At the same time, a number of spunky startups are trying to change how we pay entirely, looking to introduce new payment platforms, independent mobile wallets, and digital currencies that can be used – often in conjunction with one another – to make purchases and transfer funds without ever involving a legacy processing network.
In many ways, the rise of blockchain technology is at the heart of these changes. For years, blockchain has been hailed for its potential to revolutionize payments by decentralizing data and security. Now, blockchain is at the heart of dozens of new platforms hoping to take advantage of the technology’s potential for fast, secure transfers, and high levels of compatibility.
Indeed, that compatibility may be the key for many big changes to the structure of payments. One of the biggest aspects of the current payments problem that the FinTech industry hopes to solve with blockchain technology is the basic issue of interfacing countless legacy banking systems with one another, a task that networks like Visa and Mastercard have been handling for decades.
For example, some startups, like blockchain-based Circle, are hoping to skip the pricey middlemen processing networks by building a system that can connect two digital wallets directly, which eliminates the need to go through third-party infrastructure. The company’s CENTRE platform is built on Ethereum, an open-source computing platform that allows compatibility with other DLT systems, making for seamless transactions. According to Circle, CENTRE provides a smart contract container that enables wallet-to-wallet transactions within and across currencies, including native digital assets as well as digital fiat assets.
Some companies are attacking the issue from the other end of the spectrum by developing digital currencies that exist outside the legacy systems, like the now-mainstream Bitcoin. Because cryptocurrencies operate on compatible blockchain platforms, currency can be moved from user to user with simple updates to the chain, rather than having to navigate complicated infrastructure differences between banks and processors.
More and more merchants are accepting Bitcoin and similar currencies as a payment method, and dozens of companies have created easy-to-use Bitcoin wallets that help users spend the digital currency nearly as easily as cash or credit. The early cryptocurrency exchange site, Coinbase, for instance, offers a Bitcoin and Ethereum wallet that enables users to make in-store purchases anywhere that allows its currencies.

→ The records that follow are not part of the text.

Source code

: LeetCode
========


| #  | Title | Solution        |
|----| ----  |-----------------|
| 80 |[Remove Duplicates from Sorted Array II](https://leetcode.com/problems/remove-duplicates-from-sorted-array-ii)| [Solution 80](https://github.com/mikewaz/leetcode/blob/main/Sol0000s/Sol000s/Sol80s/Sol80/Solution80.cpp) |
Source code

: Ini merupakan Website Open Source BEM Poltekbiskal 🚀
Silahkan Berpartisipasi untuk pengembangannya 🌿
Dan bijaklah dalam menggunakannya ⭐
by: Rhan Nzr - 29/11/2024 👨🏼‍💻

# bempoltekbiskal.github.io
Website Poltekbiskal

Cryptocurrency trading has also gained significant popularity, proving even the stock market isn’t immune to disruption from advances in FinTech.
While the future of payments certainly looks fraught with change, however, it’s important to remember that finance is a slow-moving beast. Few people, from customers to bank CEOs, loathe taking too many risks when it comes to money – and that includes jumping onto the bandwagon of a new payments structure.
Not only will it take time to prove the viability of any new system, but integrating and implement new payment systems takes time and money. Most major banks have spent decades building and adapting their technology, resulting in cobbled-together systems that need more than a basic software upgrade to become compatible with newer technology.